Knysna Elephant Park is home to some splendid animals your kids will be amazed by.
Meeting the elephants of the Knysna Elephant Park (situated on the N2 between Knysna and Plettenberg Bay)was an absolutely amazing experience. Not only for us as parents of a disabled child
, but for everyone who is able to be in close proximity to these gentle giants.
You have to be open to the key energy and allow yourself to let go of the restrictions that inhibit you. Elephants display a high degree of social complexity. They have memories that span years, all collated from their highly sophisticated sense of smell. They can live beyond 65 years old and have six sets of teeth in their lifetime, when the final set is worn to the gums the elephant will inevitably die of starvation. They have very large and complex brains - at an average of 4,8kg the elephant brain is the largest among living and extinct terrestrial mammals, and they have the greatest volume of cerebral cortex available for cognitive processing of all land mammals.
Researcher, Joyce Poole, states ‘... elephants have a very complex social system - one of the few fluid fission-fusion societies - and, therefore, they have needed to develop a complex suite of vocalisations to interact in an appropriate way with the many different individuals they meet on a daily basis and to mediate the many complex relationships they maintain.’

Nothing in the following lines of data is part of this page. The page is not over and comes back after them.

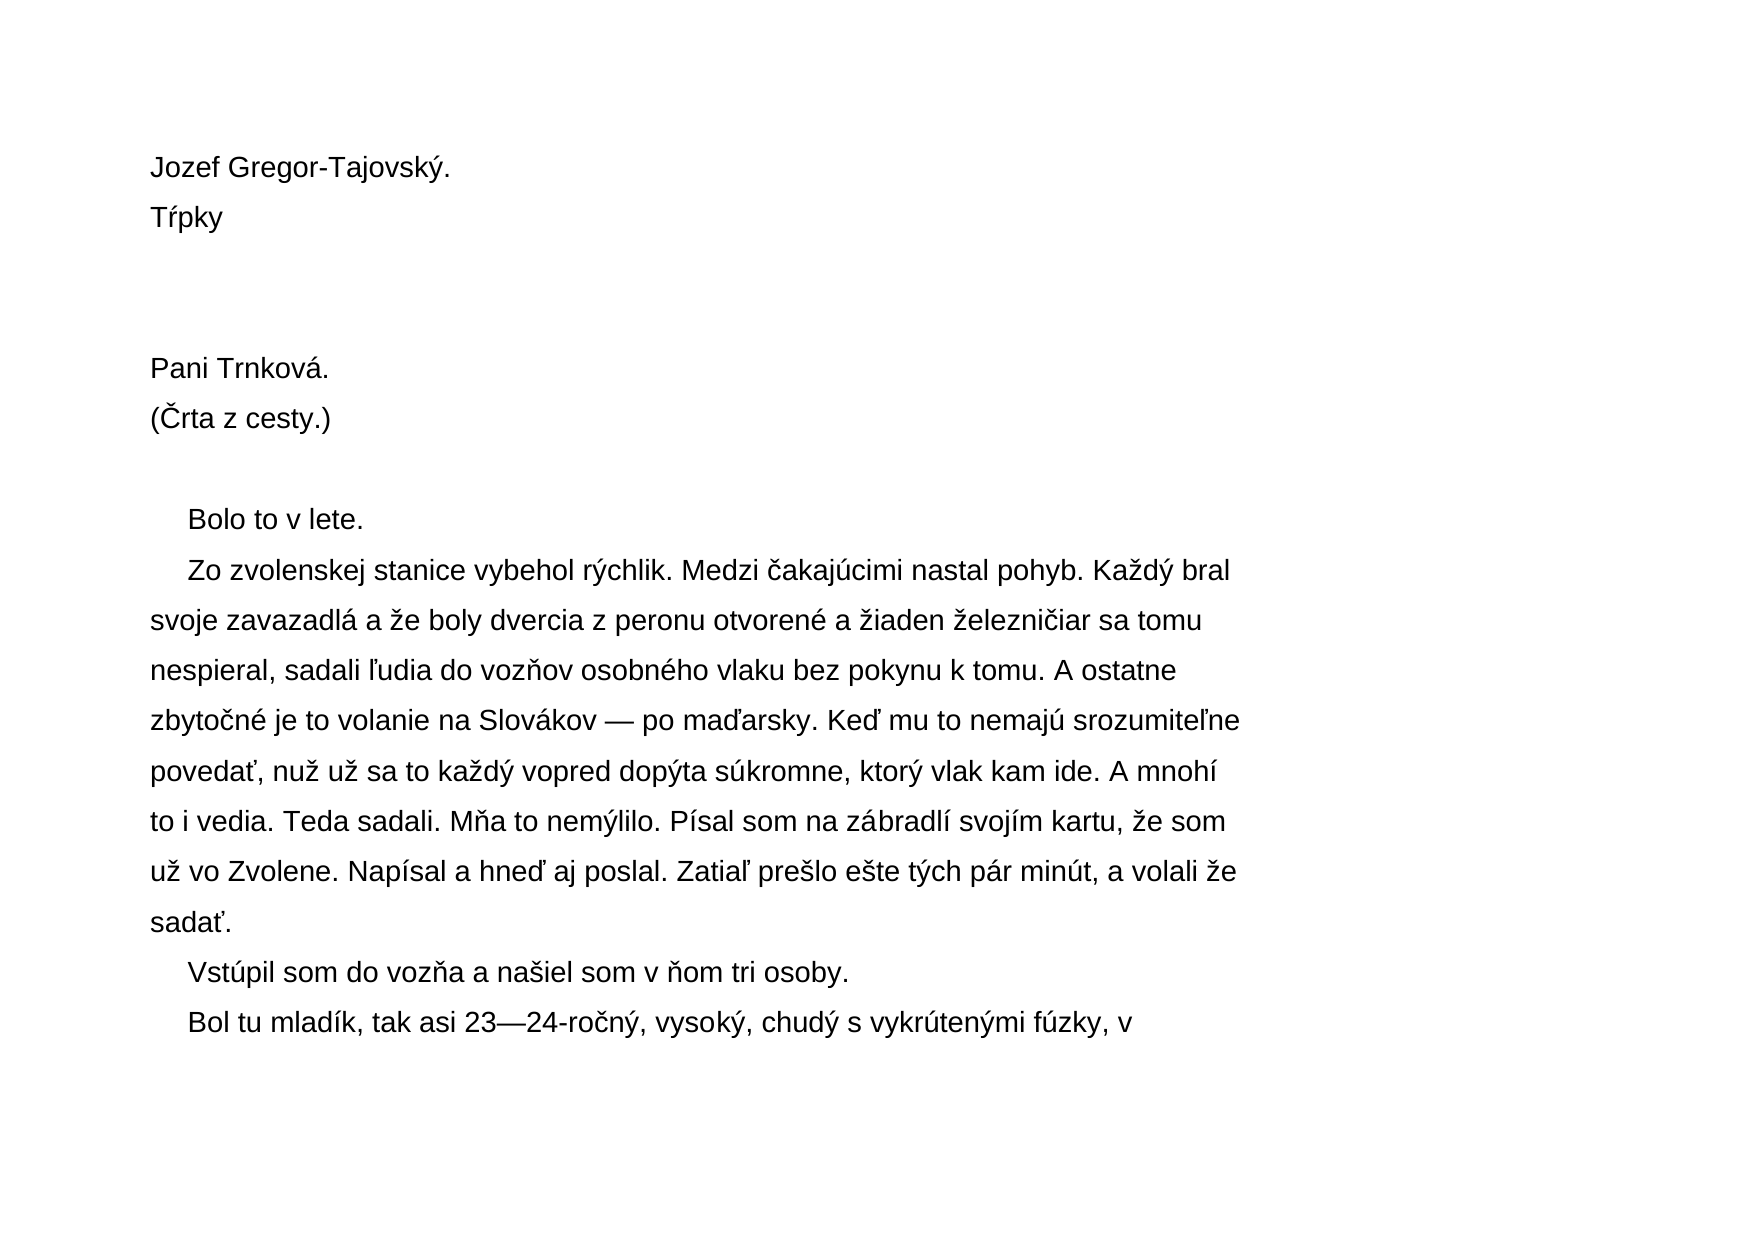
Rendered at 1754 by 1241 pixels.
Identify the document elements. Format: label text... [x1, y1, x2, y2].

text Vstúpil som do vozňa a našiel som v ňom tri osoby. [150, 955, 1242, 988]
text (Črta z cesty.) [150, 402, 1242, 435]
text Bolo to v lete. [150, 502, 1242, 536]
text Tŕpky [150, 200, 1242, 234]
text Zo zvolenskej stanice vybehol rýchlik. Medzi čakajúcimi nastal pohyb. Každý bral svoje zavazadlá a že boly dvercia z peronu otvorené a žiaden železničiar sa tomu nespieral, sadali ľudia do vozňov osobného vlaku bez pokynu k tomu. A ostatne zbytočné je to volanie na Slovákov — po maďarsky. Keď mu to nemajú srozumiteľne povedať, nuž už sa to každý vopred dopýta sú­kromne, ktorý vlak kam ide. A mnohí to i vedia. Teda sadali. Mňa to nemýlilo. Písal som na zá­bradlí svojím kartu, že som už vo Zvolene. Na­písal a hneď aj poslal. Zatiaľ prešlo ešte tých pár minút, a volali že sadať. [150, 552, 1242, 938]
subtitle Pani Trnková. [150, 351, 1242, 385]
text Jozef Gregor-Tajovský. [150, 150, 1242, 183]
text Bol tu mladík, tak asi 23—24-ročný, vyso­ký, chudý s vykrútenými fúzky, v [150, 1005, 1242, 1039]
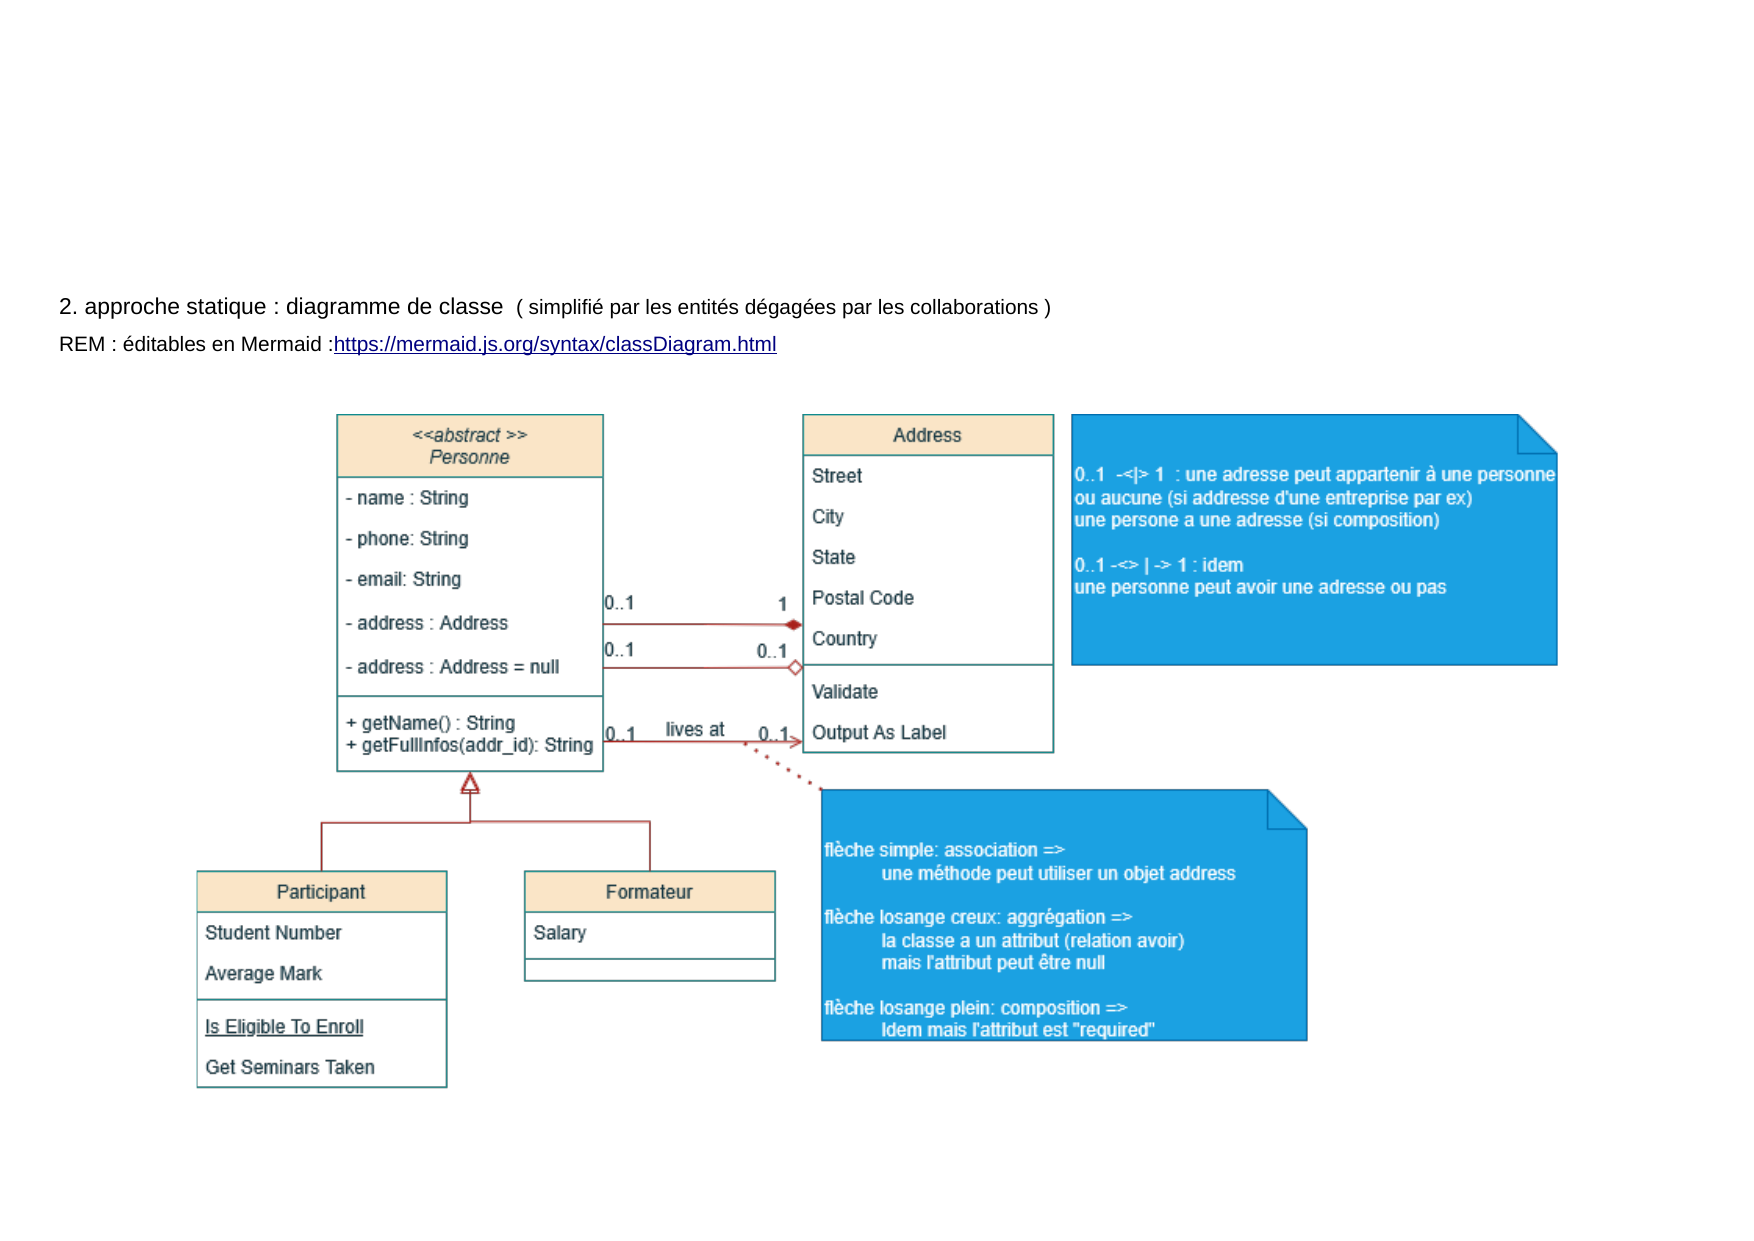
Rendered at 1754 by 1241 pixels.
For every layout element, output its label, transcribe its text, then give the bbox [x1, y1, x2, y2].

text REM : éditables en Mermaid :https://mermaid.js.org/syntax/classDiagram.html [59, 332, 1695, 356]
subtitle 2. approche statique : diagramme de classe ( simplifié par les entités dégagées par les collaborations ) [59, 293, 1695, 320]
picture [196, 414, 1558, 1093]
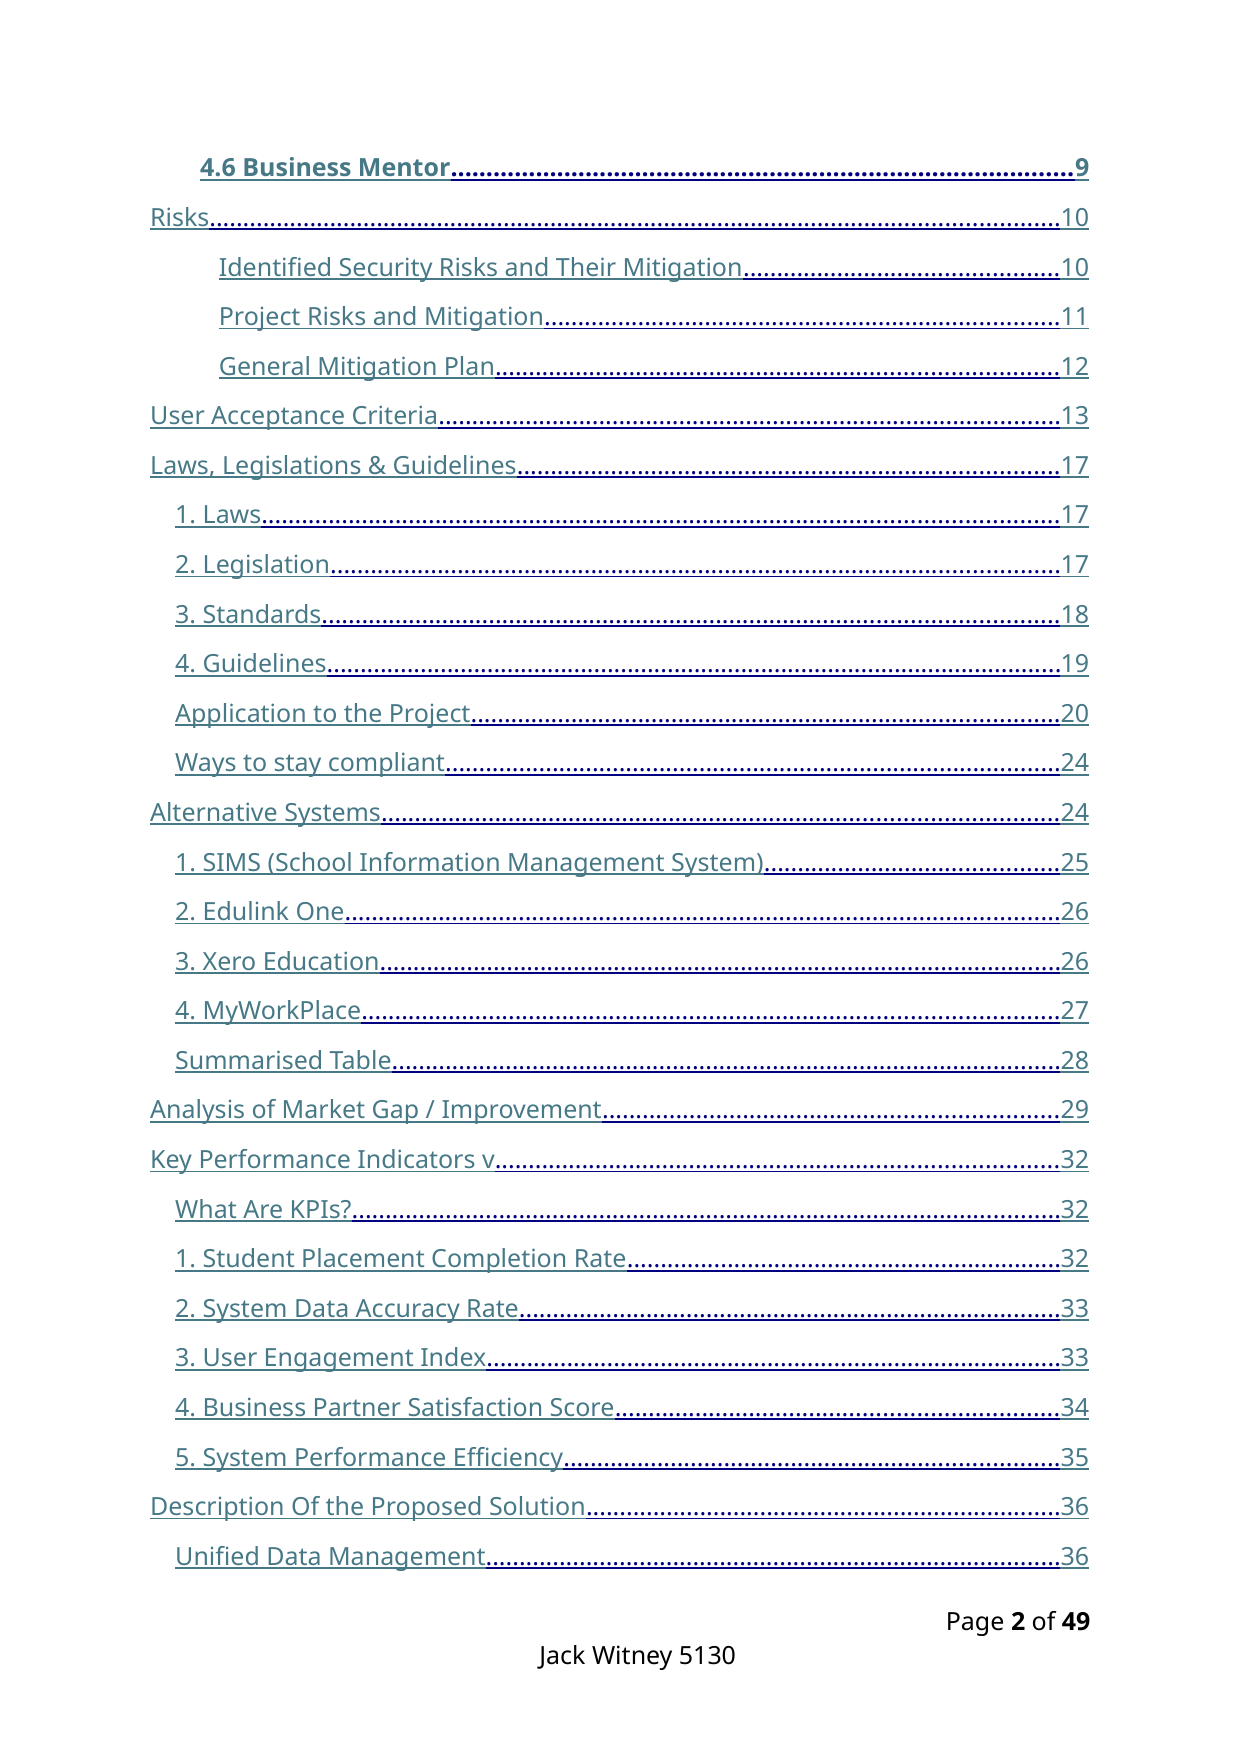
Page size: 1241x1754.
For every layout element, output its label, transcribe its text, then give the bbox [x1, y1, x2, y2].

text Summarised Table 28 [175, 1042, 1090, 1077]
text 2. Edulink One 26 [175, 894, 1090, 928]
text Project Risks and Mitigation 11 [219, 299, 1090, 333]
text Analysis of Market Gap / Improvement 29 [150, 1092, 1090, 1126]
text 4.6 Business Mentor 9 [200, 150, 1090, 184]
text Laws, Legislations & Guidelines 17 [150, 447, 1090, 482]
text Key Performance Indicators v 32 [150, 1142, 1090, 1176]
text 1. SIMS (School Information Management System) 25 [175, 844, 1090, 878]
text 3. User Engagement Index 33 [175, 1340, 1090, 1374]
text 1. Laws 17 [175, 497, 1090, 531]
text 4. Business Partner Satisfaction Score 34 [175, 1389, 1090, 1424]
text Ways to stay compliant 24 [175, 745, 1090, 779]
text Identified Security Risks and Their Mitigation 10 [219, 249, 1090, 283]
text Application to the Project 20 [175, 695, 1090, 729]
text 4. MyWorkPlace 27 [175, 993, 1090, 1027]
text Description Of the Proposed Solution 36 [150, 1489, 1090, 1523]
text 4. Guidelines 19 [175, 646, 1090, 680]
text Alternative Systems 24 [150, 794, 1090, 829]
text 3. Xero Education 26 [175, 943, 1090, 977]
text General Mitigation Plan 12 [219, 348, 1090, 382]
text What Are KPIs? 32 [175, 1191, 1090, 1225]
text Unified Data Management 36 [175, 1538, 1090, 1572]
text 5. System Performance Efficiency 35 [175, 1439, 1090, 1473]
text 1. Student Placement Completion Rate 32 [175, 1241, 1090, 1275]
text 2. Legislation 17 [175, 547, 1090, 581]
text 2. System Data Accuracy Rate 33 [175, 1290, 1090, 1324]
text 3. Standards 18 [175, 596, 1090, 630]
text User Acceptance Criteria 13 [150, 398, 1090, 432]
text Risks 10 [150, 199, 1090, 234]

Greg Vogt, spokesperson for the park and the Elephant Tourism Association, says, “Elephants are regarded as a Keystone Species – they can significantly alter the environment in such a way that they determine the lives of other species”. The Knysna Elephant Park, founded in 1994, and the first of its kind in South Africa, provides a home for orphaned
elephants. The elephants are cared for in a controlled free-range environment. The park is a rehabilitation centre and can boast to having found homes in private reserves for 4 elephants in 2008.
In January 2009 they took in 2 ex-zoo elephants and are currently looking for homes for them. In October 2009 they opened the first research center of its kind in South Africa focusing on captive elephants. According to Greg Vogt the ‘focus will be to establish a scientific basis which is specific to our context, rather than to rely on zoo research as in the past.’ The elephants of the Knysna Forest are the only elephants in South Africa that are not fenced in and they occupy an area of land 80 000 hectares in size.
The African elephant (both the forest and savannah species) is listed as Vulnerable on the IUCN Red List, just one step below Endangered. If ever you have the opportunity to visit the park you must say hello to: Sally, Thambile, Nandi, Tosha, Thandi, Keisha, Shungu, Harry, Namib, Shaka, Mashundu and Thato (3 years old) – the baby, who drinks 40 litres of S26 milk per day.